Sede da Fusp, na entrada da universidade. CLAYTON SOUZA/ ESTADÃO

Sede da Fusp, na entrada da universidade. CLAYTON SOUZA/ ESTADÃO

O próprio diretor da Fusp, José Roberto Cardoso, foi beneficiado com um contrato de R$ 546 mil com uma empresa ligada a seus familiares. O contrato faz parte de projeto de R$ 12 milhões firmado sem licitação entre a fundação e a Prefeitura de São José dos Campos para os estudos do sistema de corredores de ônibus na cidade, o chamado BRT.
Após ser questionado pela reportagem na semana passada, a USP informou que o Cardoso pediu afastamento – Fusp e Cardoso não responderam as perguntas da reportagem. Segundo nota da reitoria, o professor se afastou para “oferecer plena liberdade de apuração dos fatos”.

Professores da USP, alguns deles de coordenadores de projetos da Fusp, também conseguiram contratos por empresas em seu nome ou de familiares, conforme revelou a reportagem.

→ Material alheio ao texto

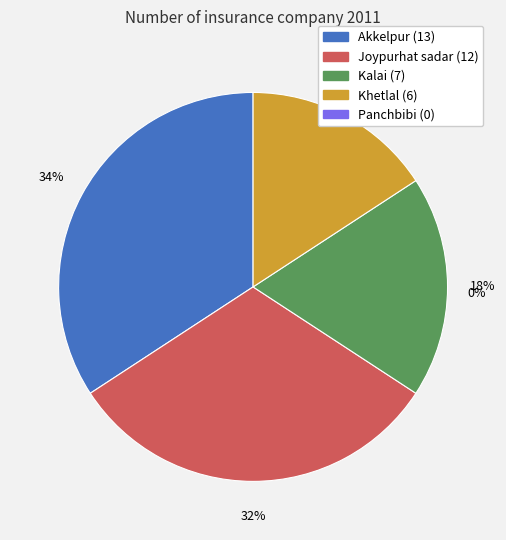

Is the sum of Akkelpur and Khetlal greater than half?

No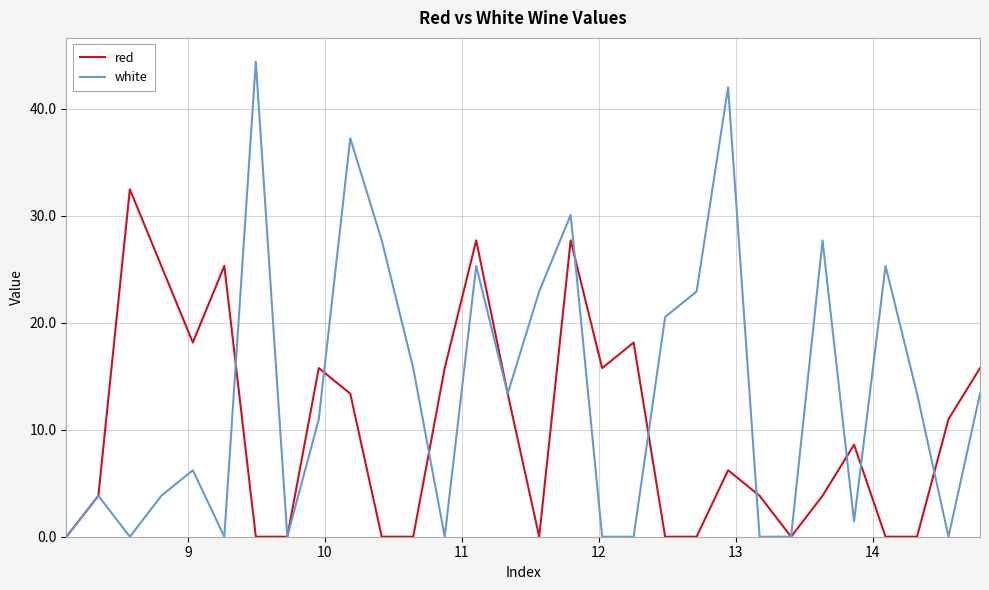

List the series in order of their peak value, lowest first.

red, white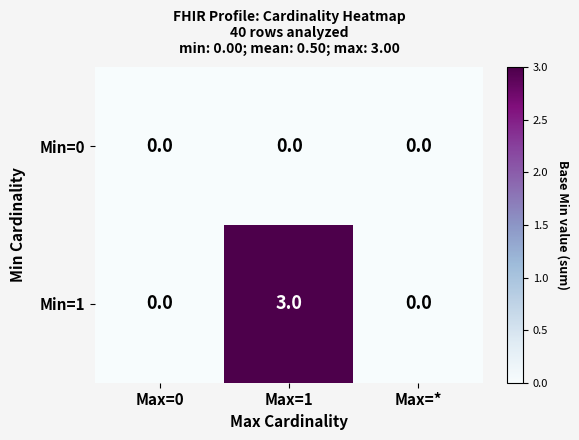

Reading left to right, what are all the values shown in this chart?

Min=0: 0	0	0
Min=1: 0	3	0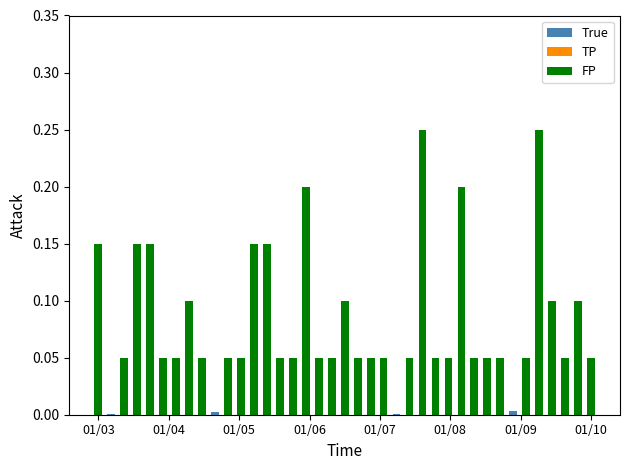

At which category is the sum across all series the highest?

25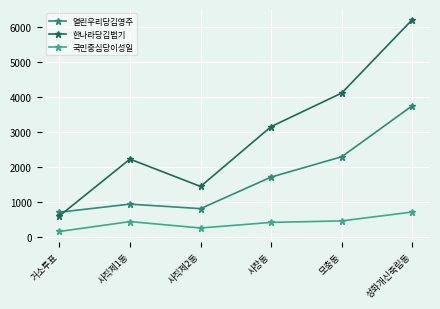

At which category does 열린우리당김영주 reach its first local peak?

사직제1동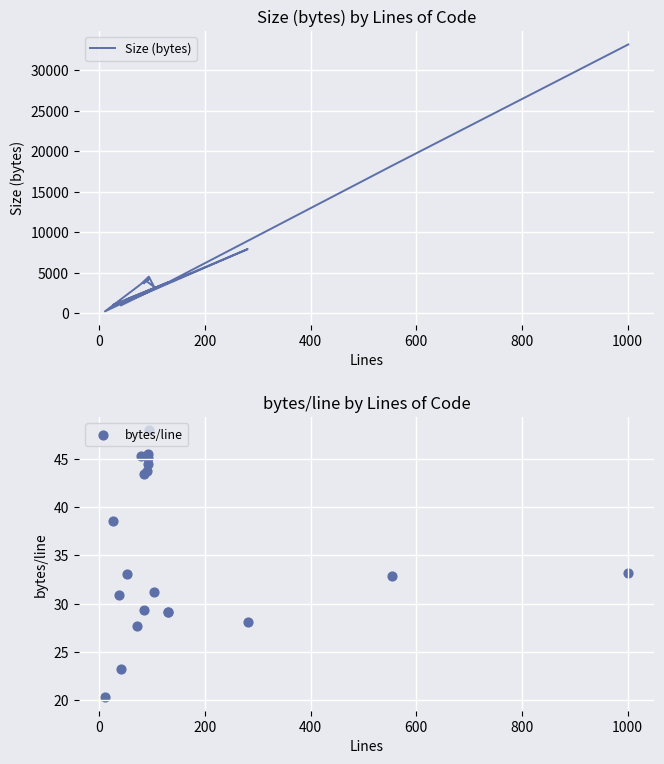

At how many categories does at least one series exceed 17337?

2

Uma empresa em nome de duas secretárias da fundação aparece entre as beneficiadas.

Leia mais:

Fundação da USP paga empresas de docentes

Após ser questionado, diretor deixa o cargo

Pesquisadores da USP são sócios de firmas beneficiadas por contratos

‘Há de ser investigado contrato por contrato’, diz OAB

Em nota, a reitoria defendeu seu “compromisso com a ética e transparência”. “A Reitoria da USP, tendo em vista seu compromisso com a ética e a transparência em todos os seus atos, decidiu constituir uma Comissão Sindicante para apurar os fatos mencionados na reportagem publicada no jornal O Estado de S. Paulo, no dia 16 de agosto”, informou em nota.

A reunião do Conselho Curador da Fusp, que tem o próprio reitor, Marco Antonio Zago, como presidente, foi convocada para quarta-feira, dia 19 de agosto. A reportagem pediu novamente entrevista com Zago, que preferiu não se manifestar sobre o caso.

O Código de Ética da USP condena o conflito entre os interesses pessoais dos servidores e os da universidade. O cargo de direção na fundação não é remunerado – a não ser por coordenação de projetos – e quem faz a indicação é o próprio reitor. Como presidente do conselho curador da Fusp, o reitor é responsável “pela aprovação e acompanhamento das atividades” da fundação.